Health Policy Research Institute, University of California-Irvine, 100 Theory, Suite 110, Irvine, CA 92697-5800, USA.
Am J Public Health. 2010 Feb;100(2):264-9. doi: 10.2105/AJPH.2008.153759. Epub 2009 Dec 17.
Public quality reports of hospitals, health plans, and physicians are being used to promote efficiency and quality in the health care system. Shrinkage estimators have been proposed as superior measures of quality to be used in these reports because they offer more conservative and stable quality ranking of providers than traditional, nonshrinkage estimators. Adopting the perspective of a patient faced with choosing a local provider on the basis of publicly provided information, we examine the advantages and disadvantages of shrinkage and nonshrinkage estimators and contrast the information made available by them.
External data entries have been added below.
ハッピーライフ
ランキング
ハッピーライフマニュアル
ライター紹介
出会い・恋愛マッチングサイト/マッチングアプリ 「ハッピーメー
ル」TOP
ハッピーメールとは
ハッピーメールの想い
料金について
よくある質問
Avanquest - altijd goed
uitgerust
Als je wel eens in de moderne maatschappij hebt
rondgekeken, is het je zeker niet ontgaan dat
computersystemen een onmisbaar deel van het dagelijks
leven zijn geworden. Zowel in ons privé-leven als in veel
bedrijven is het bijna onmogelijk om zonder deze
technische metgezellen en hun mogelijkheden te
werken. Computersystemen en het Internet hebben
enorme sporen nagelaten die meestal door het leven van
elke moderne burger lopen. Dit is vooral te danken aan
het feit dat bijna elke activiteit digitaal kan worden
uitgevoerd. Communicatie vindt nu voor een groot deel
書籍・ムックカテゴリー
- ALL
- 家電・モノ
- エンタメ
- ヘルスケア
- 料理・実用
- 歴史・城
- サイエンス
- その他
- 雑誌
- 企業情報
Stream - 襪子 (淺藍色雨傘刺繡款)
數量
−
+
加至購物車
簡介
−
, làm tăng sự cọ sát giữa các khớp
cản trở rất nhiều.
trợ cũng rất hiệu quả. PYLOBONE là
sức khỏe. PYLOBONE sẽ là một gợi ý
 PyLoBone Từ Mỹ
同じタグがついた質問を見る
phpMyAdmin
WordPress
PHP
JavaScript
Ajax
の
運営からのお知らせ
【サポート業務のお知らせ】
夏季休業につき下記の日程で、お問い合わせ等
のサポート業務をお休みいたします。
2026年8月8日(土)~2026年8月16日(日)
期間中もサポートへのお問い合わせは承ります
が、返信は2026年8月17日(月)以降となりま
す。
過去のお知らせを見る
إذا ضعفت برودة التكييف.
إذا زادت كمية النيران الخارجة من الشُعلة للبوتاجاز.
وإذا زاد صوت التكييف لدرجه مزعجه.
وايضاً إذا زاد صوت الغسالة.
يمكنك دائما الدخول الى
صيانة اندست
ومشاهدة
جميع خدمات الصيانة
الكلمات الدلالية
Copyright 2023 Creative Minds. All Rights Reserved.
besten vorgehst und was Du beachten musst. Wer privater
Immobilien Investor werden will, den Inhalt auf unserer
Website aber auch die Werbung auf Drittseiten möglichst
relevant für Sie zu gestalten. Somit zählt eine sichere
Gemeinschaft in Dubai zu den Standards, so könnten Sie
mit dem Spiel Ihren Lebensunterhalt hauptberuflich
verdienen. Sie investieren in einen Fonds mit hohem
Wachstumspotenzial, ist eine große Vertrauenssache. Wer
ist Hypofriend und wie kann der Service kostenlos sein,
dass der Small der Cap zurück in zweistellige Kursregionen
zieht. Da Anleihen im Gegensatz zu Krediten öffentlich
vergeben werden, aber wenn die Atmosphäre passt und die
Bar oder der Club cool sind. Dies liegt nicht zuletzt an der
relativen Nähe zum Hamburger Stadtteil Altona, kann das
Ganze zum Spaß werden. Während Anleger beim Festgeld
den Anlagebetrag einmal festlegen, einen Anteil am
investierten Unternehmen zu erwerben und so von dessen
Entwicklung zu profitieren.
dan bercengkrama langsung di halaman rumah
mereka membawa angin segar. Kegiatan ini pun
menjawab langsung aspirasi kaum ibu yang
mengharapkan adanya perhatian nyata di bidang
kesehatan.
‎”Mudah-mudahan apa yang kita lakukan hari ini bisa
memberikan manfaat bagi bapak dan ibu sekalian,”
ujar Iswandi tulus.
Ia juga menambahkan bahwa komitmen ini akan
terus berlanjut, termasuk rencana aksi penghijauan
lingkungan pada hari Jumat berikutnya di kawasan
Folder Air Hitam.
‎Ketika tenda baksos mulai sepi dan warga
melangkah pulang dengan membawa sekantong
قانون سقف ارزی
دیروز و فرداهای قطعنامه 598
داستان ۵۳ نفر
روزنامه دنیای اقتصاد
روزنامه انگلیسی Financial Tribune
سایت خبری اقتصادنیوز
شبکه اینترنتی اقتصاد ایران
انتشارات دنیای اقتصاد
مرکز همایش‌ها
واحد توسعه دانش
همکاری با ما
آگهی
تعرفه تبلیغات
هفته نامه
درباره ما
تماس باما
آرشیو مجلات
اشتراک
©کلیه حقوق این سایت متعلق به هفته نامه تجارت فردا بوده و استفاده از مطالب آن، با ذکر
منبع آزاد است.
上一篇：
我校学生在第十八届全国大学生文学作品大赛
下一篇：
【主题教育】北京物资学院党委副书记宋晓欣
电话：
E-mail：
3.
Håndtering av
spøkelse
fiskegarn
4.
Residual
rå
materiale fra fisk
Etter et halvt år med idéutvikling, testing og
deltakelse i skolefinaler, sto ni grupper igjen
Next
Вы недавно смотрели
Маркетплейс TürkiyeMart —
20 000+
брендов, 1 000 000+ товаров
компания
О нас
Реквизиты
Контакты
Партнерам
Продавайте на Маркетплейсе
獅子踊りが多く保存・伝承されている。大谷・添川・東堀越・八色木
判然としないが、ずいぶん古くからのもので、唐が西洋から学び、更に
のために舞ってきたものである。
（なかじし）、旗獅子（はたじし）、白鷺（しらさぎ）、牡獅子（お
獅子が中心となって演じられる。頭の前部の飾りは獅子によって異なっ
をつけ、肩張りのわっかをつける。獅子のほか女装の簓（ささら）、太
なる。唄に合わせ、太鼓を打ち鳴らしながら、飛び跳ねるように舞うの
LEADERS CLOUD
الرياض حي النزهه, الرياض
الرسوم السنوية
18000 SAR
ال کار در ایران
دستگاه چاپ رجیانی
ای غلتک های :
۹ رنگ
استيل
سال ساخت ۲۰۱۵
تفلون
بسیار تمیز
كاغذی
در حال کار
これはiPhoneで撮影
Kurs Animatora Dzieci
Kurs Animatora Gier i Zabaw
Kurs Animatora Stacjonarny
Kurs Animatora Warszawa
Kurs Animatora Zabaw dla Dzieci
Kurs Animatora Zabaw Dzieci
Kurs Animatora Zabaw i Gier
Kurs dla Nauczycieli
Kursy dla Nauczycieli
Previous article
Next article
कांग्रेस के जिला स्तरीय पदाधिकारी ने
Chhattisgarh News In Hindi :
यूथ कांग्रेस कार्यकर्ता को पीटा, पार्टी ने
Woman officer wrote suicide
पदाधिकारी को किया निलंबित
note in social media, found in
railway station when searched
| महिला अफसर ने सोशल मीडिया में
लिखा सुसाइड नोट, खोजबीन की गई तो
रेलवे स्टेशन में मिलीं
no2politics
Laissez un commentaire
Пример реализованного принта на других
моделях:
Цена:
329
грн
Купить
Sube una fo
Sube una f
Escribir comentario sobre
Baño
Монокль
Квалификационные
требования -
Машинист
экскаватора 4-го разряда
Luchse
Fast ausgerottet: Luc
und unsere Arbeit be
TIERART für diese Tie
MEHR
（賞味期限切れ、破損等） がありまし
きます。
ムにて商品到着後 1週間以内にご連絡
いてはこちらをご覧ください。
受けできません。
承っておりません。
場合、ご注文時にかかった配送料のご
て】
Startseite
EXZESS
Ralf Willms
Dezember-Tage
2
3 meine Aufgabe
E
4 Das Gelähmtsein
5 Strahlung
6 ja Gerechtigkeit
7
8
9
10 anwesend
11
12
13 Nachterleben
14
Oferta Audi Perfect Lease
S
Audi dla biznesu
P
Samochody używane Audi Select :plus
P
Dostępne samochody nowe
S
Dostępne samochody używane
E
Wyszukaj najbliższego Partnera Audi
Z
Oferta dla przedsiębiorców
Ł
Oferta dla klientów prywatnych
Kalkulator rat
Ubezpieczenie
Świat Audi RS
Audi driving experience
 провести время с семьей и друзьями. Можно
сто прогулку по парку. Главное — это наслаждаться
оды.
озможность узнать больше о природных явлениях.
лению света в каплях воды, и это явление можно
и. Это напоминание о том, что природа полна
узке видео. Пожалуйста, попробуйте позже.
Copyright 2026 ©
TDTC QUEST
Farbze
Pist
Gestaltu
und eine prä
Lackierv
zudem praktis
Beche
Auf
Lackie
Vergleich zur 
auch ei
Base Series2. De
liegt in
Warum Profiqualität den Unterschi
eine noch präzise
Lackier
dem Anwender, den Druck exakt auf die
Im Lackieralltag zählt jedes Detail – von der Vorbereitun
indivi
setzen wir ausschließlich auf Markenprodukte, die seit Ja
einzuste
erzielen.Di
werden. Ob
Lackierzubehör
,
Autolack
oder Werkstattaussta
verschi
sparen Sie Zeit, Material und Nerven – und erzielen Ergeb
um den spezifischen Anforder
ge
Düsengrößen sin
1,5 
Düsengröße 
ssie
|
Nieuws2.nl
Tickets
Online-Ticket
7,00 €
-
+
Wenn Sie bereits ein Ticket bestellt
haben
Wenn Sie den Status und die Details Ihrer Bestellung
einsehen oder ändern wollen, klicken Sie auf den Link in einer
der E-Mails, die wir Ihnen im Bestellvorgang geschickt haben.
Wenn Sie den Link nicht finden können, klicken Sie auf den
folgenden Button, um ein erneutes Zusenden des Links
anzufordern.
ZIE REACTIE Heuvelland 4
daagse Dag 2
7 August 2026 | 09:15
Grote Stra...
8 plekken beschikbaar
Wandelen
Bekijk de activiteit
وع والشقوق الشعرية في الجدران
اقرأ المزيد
We demonstrate that 2 properties of shrinkage estimators make them less useful than nonshrinkage estimators for patients making choices in their area of residence.
医院、医保计划和医生的公共质量报告正被用于提高医疗体系的效率和质量。收缩估计量因其能为医疗服务提供者提供更保守和稳定的质量排名,而优于传统的非收缩估计量,被提议作为这些报告中使用的优质度量指标。从基于公开提供的信息选择当地医疗服务提供者的患者角度出发,我们研究了收缩估计量和非收缩估计量的优缺点,并对比了它们所提供的信息。我们证明了收缩估计量的 2 个特性使得它们对于在居住地做出选择的患者来说不如非收缩估计量有用。